When I was at my Mom and Step Dad's house in September going through their things, I saw a picture on the wall of my Mom, me and the kids. I decided to tuck it into my suitcase and bring it home with me. I have it sitting on an end table next to the chair I usually sit in while in the living room. It was taken on Thanksgiving Day 2003, just 5 weeks after Charlotte was born.
I look at this picture and wonder what I would've thought if someone had told me in just 3 short years Mom would be diagnosed with ovarian cancer and begin a battle that would last for nearly 4 years......and that she (and my step dad) wouldn't be around for Thanksgiving 2010. I'm so thankful we were able to spend Thanksgiving 2009, their last, with them.
Some days are difficult. Not a day goes by that I don't think about Mom and Al. Some days I laugh over how silly Al was when he was in Grandpa mode, how he got Eric and Charlotte giggling.
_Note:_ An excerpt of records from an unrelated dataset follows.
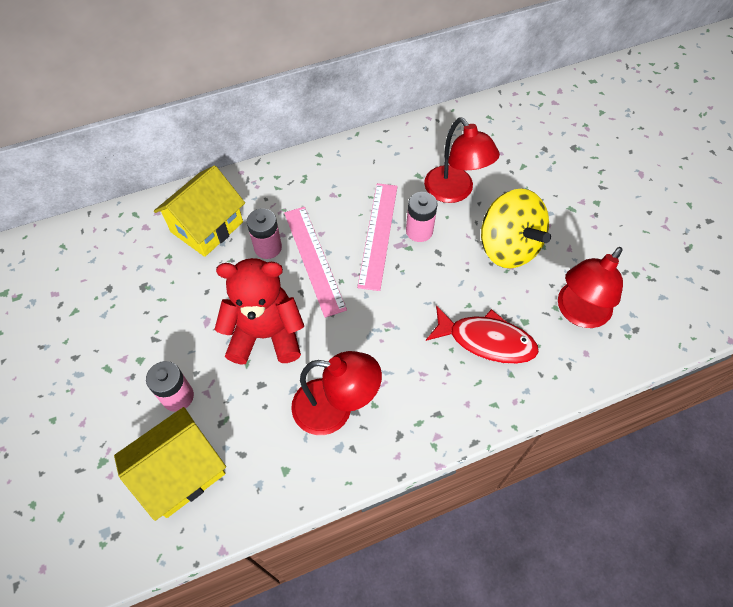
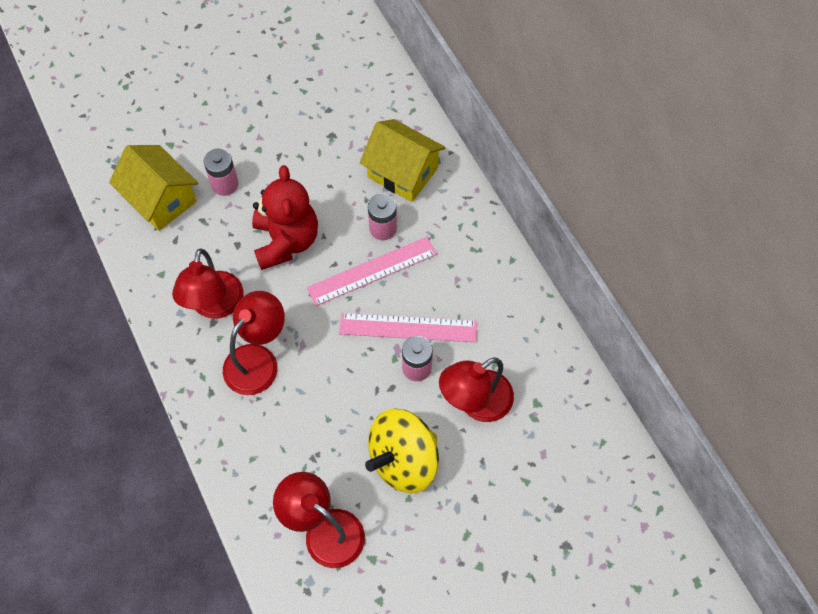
camera: 85 degrees right, 5 degrees up
(403, 366) = (258, 360): none -> red lamp
(486, 341) = (287, 436): red fish -> none

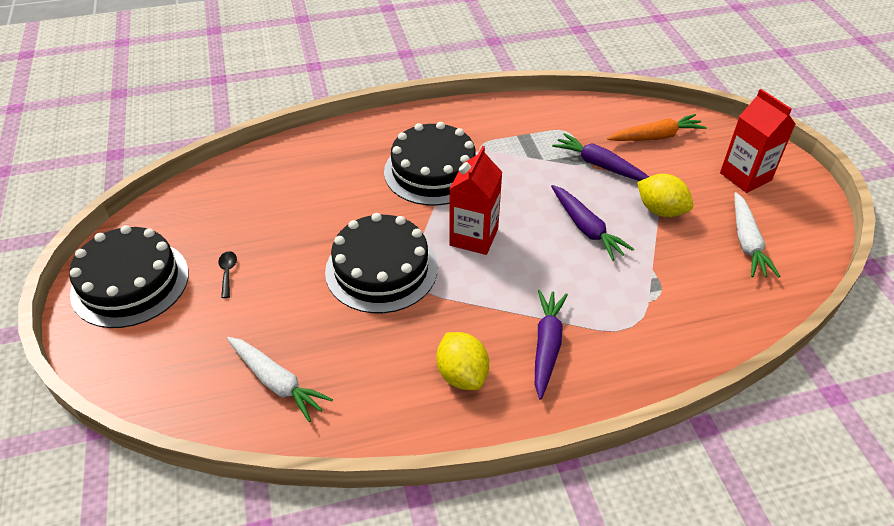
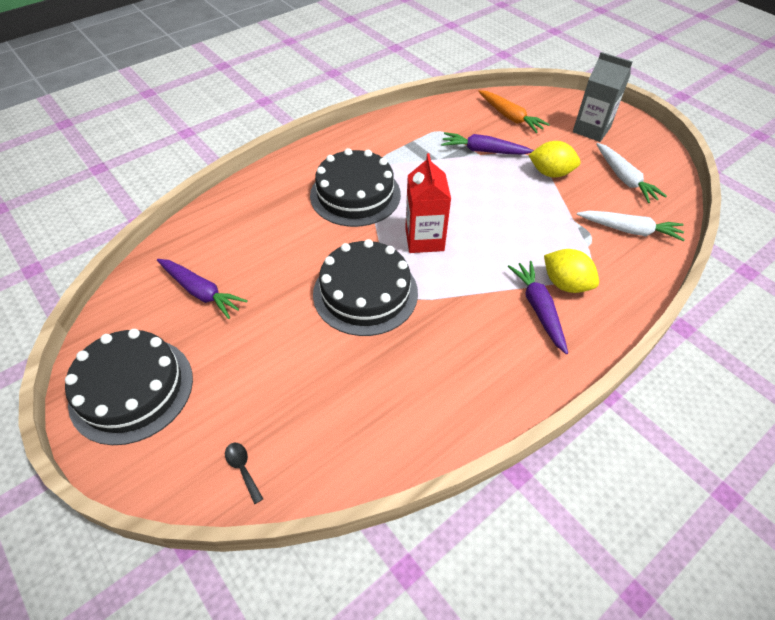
camera: 25 degrees left, 5 degrees up
(228, 272) = (226, 344): black spoon -> black spoon (242, 469)
(277, 382) = (338, 428): white carrot -> white carrot (629, 230)
(462, 375) = (489, 358): yellow lemon -> yellow lemon (565, 284)
(586, 228) = (506, 204): purple carrot -> purple carrot (201, 292)
(656, 137) = (510, 117): orange carrot -> orange carrot turned 90 degrees clockwise
(745, 176) = (591, 130): red carton -> grey carton

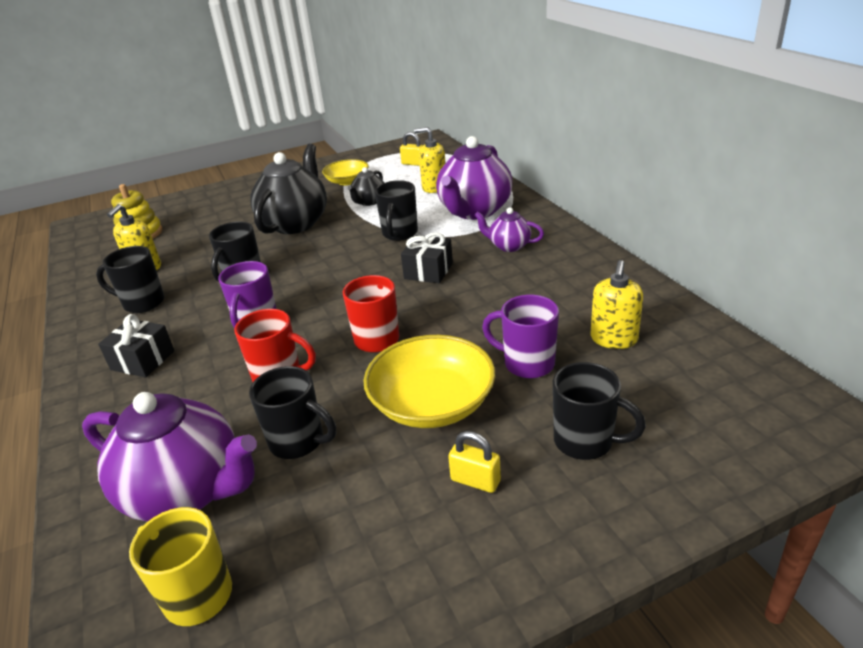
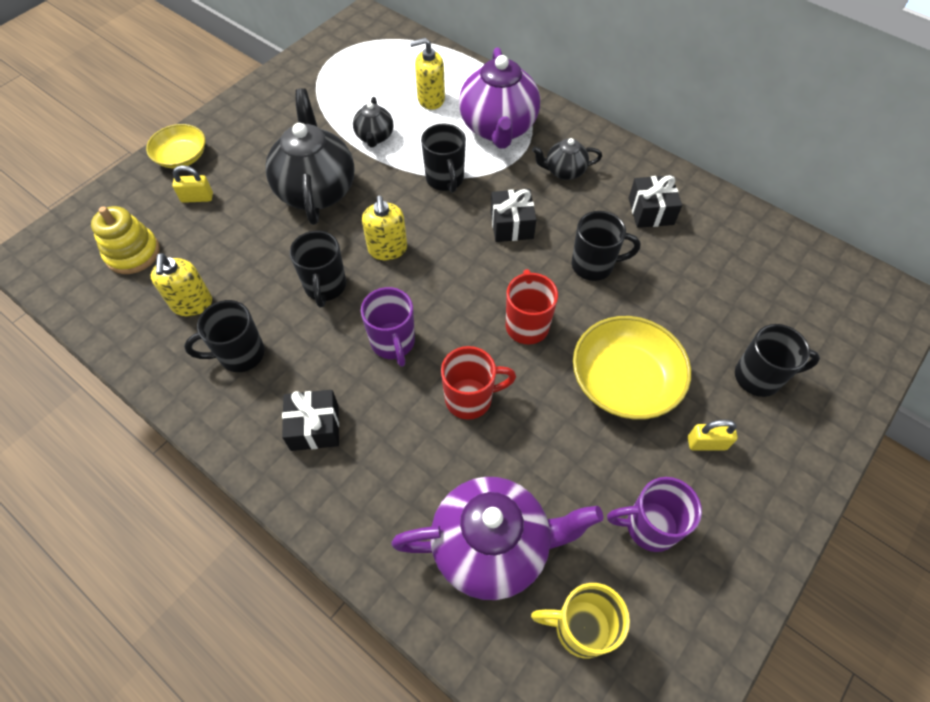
camera: 30 degrees left, 25 degrees up
(298, 442) = (545, 461): black mug -> black mug (594, 265)
(347, 181) = (323, 108): yellow bowl -> yellow bowl (182, 157)
(413, 163) = (379, 63): yellow padlock -> yellow padlock (197, 198)
(509, 246) = (564, 171): purple teapot -> black teapot
(527, 364) = (670, 313): purple mug -> purple mug (649, 526)
(571, 286) = (650, 211): none -> black gift
(613, 339) = (719, 264): yellow soap dispenser -> yellow soap dispenser (387, 249)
I miss his jokes, and I miss how he always took care of my mom. Other days I cringe when I think of all the missed opportunities I had for talking with my Mom but didn't. I miss my Mom's cooking, I miss hugging her, and I definitely miss spending time talking with her, just the two of us.
Even though we often wonder what we would do differently if "only we had known", I think it's probably a good thing that we don't know the future and what it holds. Life plays out as it should, complete with all it's joy, pain, regrets, and authenticity.